____ INPUT MATERIAL

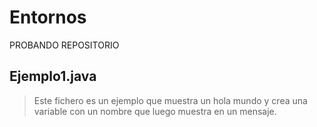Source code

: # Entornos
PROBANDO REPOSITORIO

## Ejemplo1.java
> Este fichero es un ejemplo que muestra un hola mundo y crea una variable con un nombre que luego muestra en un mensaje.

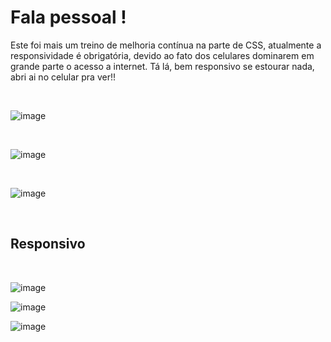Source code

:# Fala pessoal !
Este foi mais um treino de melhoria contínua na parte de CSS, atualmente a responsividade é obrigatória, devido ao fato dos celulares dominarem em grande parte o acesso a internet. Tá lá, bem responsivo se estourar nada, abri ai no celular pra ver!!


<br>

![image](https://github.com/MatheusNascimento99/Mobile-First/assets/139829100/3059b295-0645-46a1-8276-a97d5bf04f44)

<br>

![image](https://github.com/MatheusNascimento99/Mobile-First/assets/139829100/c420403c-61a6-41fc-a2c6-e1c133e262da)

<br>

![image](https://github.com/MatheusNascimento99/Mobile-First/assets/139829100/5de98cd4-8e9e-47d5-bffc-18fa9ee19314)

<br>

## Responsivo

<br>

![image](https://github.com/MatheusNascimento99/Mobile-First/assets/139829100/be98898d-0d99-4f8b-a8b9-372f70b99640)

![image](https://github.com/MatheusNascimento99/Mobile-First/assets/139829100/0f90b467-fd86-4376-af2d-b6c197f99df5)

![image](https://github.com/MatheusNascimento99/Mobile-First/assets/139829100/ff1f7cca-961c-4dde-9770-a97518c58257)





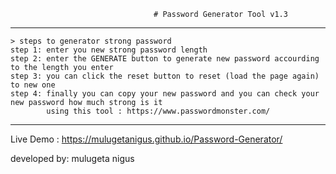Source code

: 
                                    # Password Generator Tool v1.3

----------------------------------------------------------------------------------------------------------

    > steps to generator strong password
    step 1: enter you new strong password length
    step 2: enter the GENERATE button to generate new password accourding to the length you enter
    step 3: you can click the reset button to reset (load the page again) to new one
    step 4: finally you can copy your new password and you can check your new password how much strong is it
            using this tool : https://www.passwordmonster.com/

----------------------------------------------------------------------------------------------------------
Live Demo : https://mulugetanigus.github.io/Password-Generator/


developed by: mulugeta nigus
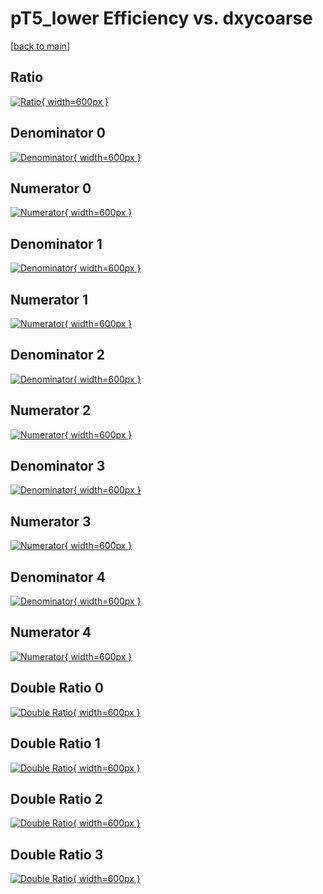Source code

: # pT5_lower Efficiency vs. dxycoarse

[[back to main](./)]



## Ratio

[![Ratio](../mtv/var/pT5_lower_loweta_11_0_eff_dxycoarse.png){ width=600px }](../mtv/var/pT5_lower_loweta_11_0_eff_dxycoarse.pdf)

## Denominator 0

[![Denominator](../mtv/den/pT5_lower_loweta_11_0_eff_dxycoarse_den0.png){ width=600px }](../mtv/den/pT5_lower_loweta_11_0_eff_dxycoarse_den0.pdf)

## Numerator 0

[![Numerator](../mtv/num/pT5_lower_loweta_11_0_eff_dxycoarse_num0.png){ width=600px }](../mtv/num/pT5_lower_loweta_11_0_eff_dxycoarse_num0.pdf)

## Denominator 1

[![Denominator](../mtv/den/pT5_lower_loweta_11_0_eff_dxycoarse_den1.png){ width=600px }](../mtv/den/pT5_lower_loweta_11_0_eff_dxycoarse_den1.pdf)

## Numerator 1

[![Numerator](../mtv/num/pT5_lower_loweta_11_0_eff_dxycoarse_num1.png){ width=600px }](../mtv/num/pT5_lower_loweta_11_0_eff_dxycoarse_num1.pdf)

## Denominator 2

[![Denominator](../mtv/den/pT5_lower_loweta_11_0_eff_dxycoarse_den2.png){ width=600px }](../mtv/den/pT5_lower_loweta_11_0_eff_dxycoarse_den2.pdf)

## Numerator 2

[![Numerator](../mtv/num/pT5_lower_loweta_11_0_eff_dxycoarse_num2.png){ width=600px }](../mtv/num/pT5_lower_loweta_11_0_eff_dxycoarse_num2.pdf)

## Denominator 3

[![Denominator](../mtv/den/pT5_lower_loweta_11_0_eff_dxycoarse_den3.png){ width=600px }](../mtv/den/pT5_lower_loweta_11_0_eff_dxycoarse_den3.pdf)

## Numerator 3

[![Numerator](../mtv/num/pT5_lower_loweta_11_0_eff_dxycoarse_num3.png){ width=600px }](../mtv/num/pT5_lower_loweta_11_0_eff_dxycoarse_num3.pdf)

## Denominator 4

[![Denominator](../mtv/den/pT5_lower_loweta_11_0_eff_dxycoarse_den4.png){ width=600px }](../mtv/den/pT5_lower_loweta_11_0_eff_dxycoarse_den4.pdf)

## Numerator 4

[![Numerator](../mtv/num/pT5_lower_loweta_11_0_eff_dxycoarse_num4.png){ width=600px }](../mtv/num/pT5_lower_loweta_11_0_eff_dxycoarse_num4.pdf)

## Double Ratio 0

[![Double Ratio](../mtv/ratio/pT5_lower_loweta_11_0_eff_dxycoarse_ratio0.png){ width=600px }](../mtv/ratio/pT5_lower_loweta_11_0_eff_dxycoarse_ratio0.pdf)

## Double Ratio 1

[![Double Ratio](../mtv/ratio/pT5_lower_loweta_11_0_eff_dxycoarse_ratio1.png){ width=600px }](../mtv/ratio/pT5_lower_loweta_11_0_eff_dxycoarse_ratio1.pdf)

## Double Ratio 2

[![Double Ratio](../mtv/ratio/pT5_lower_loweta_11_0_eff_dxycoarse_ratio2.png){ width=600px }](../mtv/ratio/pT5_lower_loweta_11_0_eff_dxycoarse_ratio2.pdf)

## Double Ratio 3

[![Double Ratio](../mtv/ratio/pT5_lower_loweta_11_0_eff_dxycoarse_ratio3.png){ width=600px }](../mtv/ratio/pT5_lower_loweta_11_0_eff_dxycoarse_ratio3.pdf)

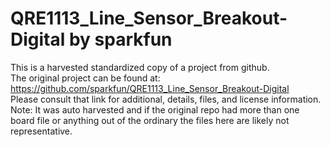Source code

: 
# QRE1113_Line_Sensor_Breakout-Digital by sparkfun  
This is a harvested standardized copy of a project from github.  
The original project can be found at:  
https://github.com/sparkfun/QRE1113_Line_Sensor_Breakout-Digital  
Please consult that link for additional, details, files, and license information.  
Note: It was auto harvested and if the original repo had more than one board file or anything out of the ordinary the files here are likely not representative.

________

# YOUR TASK
What you return must be every entry, word for word, without any pictures.

# ANSWER TO THIS PROBLEM
Source code

: # Entornos
PROBANDO REPOSITORIO

## Ejemplo1.java
> Este fichero es un ejemplo que muestra un hola mundo y crea una variable con un nombre que luego muestra en un mensaje.

Source code

:# Fala pessoal !
Este foi mais um treino de melhoria contínua na parte de CSS, atualmente a responsividade é obrigatória, devido ao fato dos celulares dominarem em grande parte o acesso a internet. Tá lá, bem responsivo se estourar nada, abri ai no celular pra ver!!


<br>

![image](https://github.com/MatheusNascimento99/Mobile-First/assets/139829100/3059b295-0645-46a1-8276-a97d5bf04f44)

<br>

![image](https://github.com/MatheusNascimento99/Mobile-First/assets/139829100/c420403c-61a6-41fc-a2c6-e1c133e262da)

<br>

![image](https://github.com/MatheusNascimento99/Mobile-First/assets/139829100/5de98cd4-8e9e-47d5-bffc-18fa9ee19314)

<br>

## Responsivo

<br>

![image](https://github.com/MatheusNascimento99/Mobile-First/assets/139829100/be98898d-0d99-4f8b-a8b9-372f70b99640)

![image](https://github.com/MatheusNascimento99/Mobile-First/assets/139829100/0f90b467-fd86-4376-af2d-b6c197f99df5)

![image](https://github.com/MatheusNascimento99/Mobile-First/assets/139829100/ff1f7cca-961c-4dde-9770-a97518c58257)





Source code

: 
                                    # Password Generator Tool v1.3

----------------------------------------------------------------------------------------------------------

    > steps to generator strong password
    step 1: enter you new strong password length
    step 2: enter the GENERATE button to generate new password accourding to the length you enter
    step 3: you can click the reset button to reset (load the page again) to new one
    step 4: finally you can copy your new password and you can check your new password how much strong is it
            using this tool : https://www.passwordmonster.com/

----------------------------------------------------------------------------------------------------------
Live Demo : https://mulugetanigus.github.io/Password-Generator/


developed by: mulugeta nigus
Source code

: # pT5_lower Efficiency vs. dxycoarse

[[back to main](./)]



## Ratio

[![Ratio](../mtv/var/pT5_lower_loweta_11_0_eff_dxycoarse.png){ width=600px }](../mtv/var/pT5_lower_loweta_11_0_eff_dxycoarse.pdf)

## Denominator 0

[![Denominator](../mtv/den/pT5_lower_loweta_11_0_eff_dxycoarse_den0.png){ width=600px }](../mtv/den/pT5_lower_loweta_11_0_eff_dxycoarse_den0.pdf)

## Numerator 0

[![Numerator](../mtv/num/pT5_lower_loweta_11_0_eff_dxycoarse_num0.png){ width=600px }](../mtv/num/pT5_lower_loweta_11_0_eff_dxycoarse_num0.pdf)

## Denominator 1

[![Denominator](../mtv/den/pT5_lower_loweta_11_0_eff_dxycoarse_den1.png){ width=600px }](../mtv/den/pT5_lower_loweta_11_0_eff_dxycoarse_den1.pdf)

## Numerator 1

[![Numerator](../mtv/num/pT5_lower_loweta_11_0_eff_dxycoarse_num1.png){ width=600px }](../mtv/num/pT5_lower_loweta_11_0_eff_dxycoarse_num1.pdf)

## Denominator 2

[![Denominator](../mtv/den/pT5_lower_loweta_11_0_eff_dxycoarse_den2.png){ width=600px }](../mtv/den/pT5_lower_loweta_11_0_eff_dxycoarse_den2.pdf)

## Numerator 2

[![Numerator](../mtv/num/pT5_lower_loweta_11_0_eff_dxycoarse_num2.png){ width=600px }](../mtv/num/pT5_lower_loweta_11_0_eff_dxycoarse_num2.pdf)

## Denominator 3

[![Denominator](../mtv/den/pT5_lower_loweta_11_0_eff_dxycoarse_den3.png){ width=600px }](../mtv/den/pT5_lower_loweta_11_0_eff_dxycoarse_den3.pdf)

## Numerator 3

[![Numerator](../mtv/num/pT5_lower_loweta_11_0_eff_dxycoarse_num3.png){ width=600px }](../mtv/num/pT5_lower_loweta_11_0_eff_dxycoarse_num3.pdf)

## Denominator 4

[![Denominator](../mtv/den/pT5_lower_loweta_11_0_eff_dxycoarse_den4.png){ width=600px }](../mtv/den/pT5_lower_loweta_11_0_eff_dxycoarse_den4.pdf)

## Numerator 4

[![Numerator](../mtv/num/pT5_lower_loweta_11_0_eff_dxycoarse_num4.png){ width=600px }](../mtv/num/pT5_lower_loweta_11_0_eff_dxycoarse_num4.pdf)

## Double Ratio 0

[![Double Ratio](../mtv/ratio/pT5_lower_loweta_11_0_eff_dxycoarse_ratio0.png){ width=600px }](../mtv/ratio/pT5_lower_loweta_11_0_eff_dxycoarse_ratio0.pdf)

## Double Ratio 1

[![Double Ratio](../mtv/ratio/pT5_lower_loweta_11_0_eff_dxycoarse_ratio1.png){ width=600px }](../mtv/ratio/pT5_lower_loweta_11_0_eff_dxycoarse_ratio1.pdf)

## Double Ratio 2

[![Double Ratio](../mtv/ratio/pT5_lower_loweta_11_0_eff_dxycoarse_ratio2.png){ width=600px }](../mtv/ratio/pT5_lower_loweta_11_0_eff_dxycoarse_ratio2.pdf)

## Double Ratio 3

[![Double Ratio](../mtv/ratio/pT5_lower_loweta_11_0_eff_dxycoarse_ratio3.png){ width=600px }](../mtv/ratio/pT5_lower_loweta_11_0_eff_dxycoarse_ratio3.pdf)

Source code

: 
# QRE1113_Line_Sensor_Breakout-Digital by sparkfun  
This is a harvested standardized copy of a project from github.  
The original project can be found at:  
https://github.com/sparkfun/QRE1113_Line_Sensor_Breakout-Digital  
Please consult that link for additional, details, files, and license information.  
Note: It was auto harvested and if the original repo had more than one board file or anything out of the ordinary the files here are likely not representative.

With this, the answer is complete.